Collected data
▼

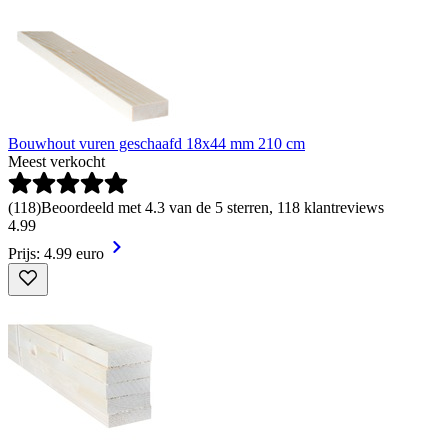
Bouwhout vuren geschaafd 18x44 mm 210 cm
Meest verkocht
(
118
)
Beoordeeld met 4.3 van de 5 sterren, 118 klantreviews
4
.
99
Prijs: 4.99 euro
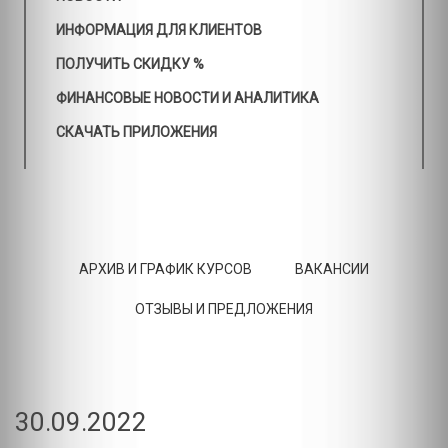
ИНФОРМАЦИЯ ДЛЯ КЛИЕНТОВ
ПОЛУЧИТЬ СКИДКУ %
ФИНАНСОВЫЕ НОВОСТИ И АНАЛИТИКА
СКАЧАТЬ ПРИЛОЖЕНИЯ
АРХИВ И ГРАФИК КУРСОВ
ВАКАНСИИ
ОТЗЫВЫ И ПРЕДЛОЖЕНИЯ
30.09.2022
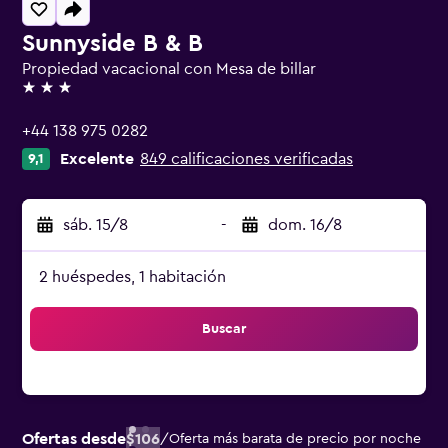
Sunnyside B & B
Propiedad vacacional con Mesa de billar
3 estrellas
+44 138 975 0282
Excelente
849 calificaciones verificadas
9,1
sáb. 15/8
-
dom. 16/8
2 huéspedes, 1 habitación
Buscar
Ofertas desde
$106
/
Oferta más barata de precio por noche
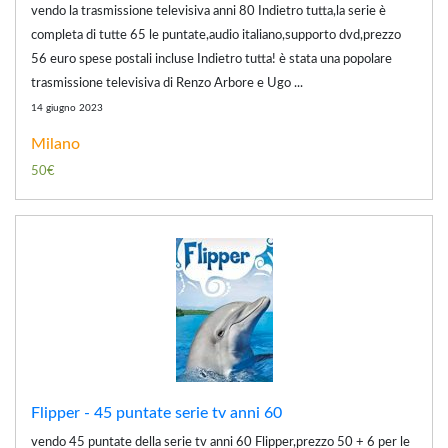
vendo la trasmissione televisiva anni 80 Indietro tutta,la serie è
completa di tutte 65 le puntate,audio italiano,supporto dvd,prezzo
56 euro spese postali incluse Indietro tutta! è stata una popolare
trasmissione televisiva di Renzo Arbore e Ugo ...
14 giugno 2023
Milano
50€
Flipper - 45 puntate serie tv anni 60
vendo 45 puntate della serie tv anni 60 Flipper,prezzo 50 + 6 per le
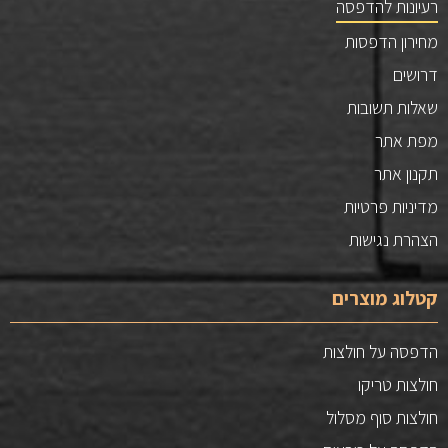
רעיונות להדפסה
מחירון הדפסות
דרושים
שאלות תשובות
מפת אתר
תקנון אתר
מדיניות פרטיות
הצהרת נגישות
קטלוג מוצרים
הדפסה על חולצות
חולצות טריקו
חולצות סוף מסלול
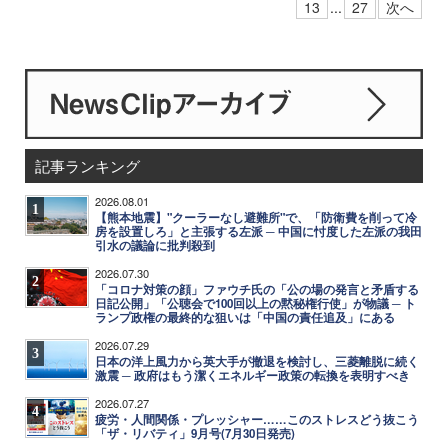
13
...
27
次へ
記事ランキング
2026.08.01
1
【熊本地震】"クーラーなし避難所"で、「防衛費を削って冷
房を設置しろ」と主張する左派 ─ 中国に忖度した左派の我田
引水の議論に批判殺到
2026.07.30
2
「コロナ対策の顔」ファウチ氏の「公の場の発言と矛盾する
日記公開」「公聴会で100回以上の黙秘権行使」が物議 ─ ト
ランプ政権の最終的な狙いは「中国の責任追及」にある
2026.07.29
3
日本の洋上風力から英大手が撤退を検討し、三菱離脱に続く
激震 ─ 政府はもう潔くエネルギー政策の転換を表明すべき
2026.07.27
4
疲労・人間関係・プレッシャー……このストレスどう抜こう
「ザ・リバティ」9月号(7月30日発売)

▲

→ Required action:
Locate the lines above that contain "euro" and copy them.

→ Output:
Prijs: 4.99 euro
56 euro spese postali incluse Indietro tutta! è stata una popolare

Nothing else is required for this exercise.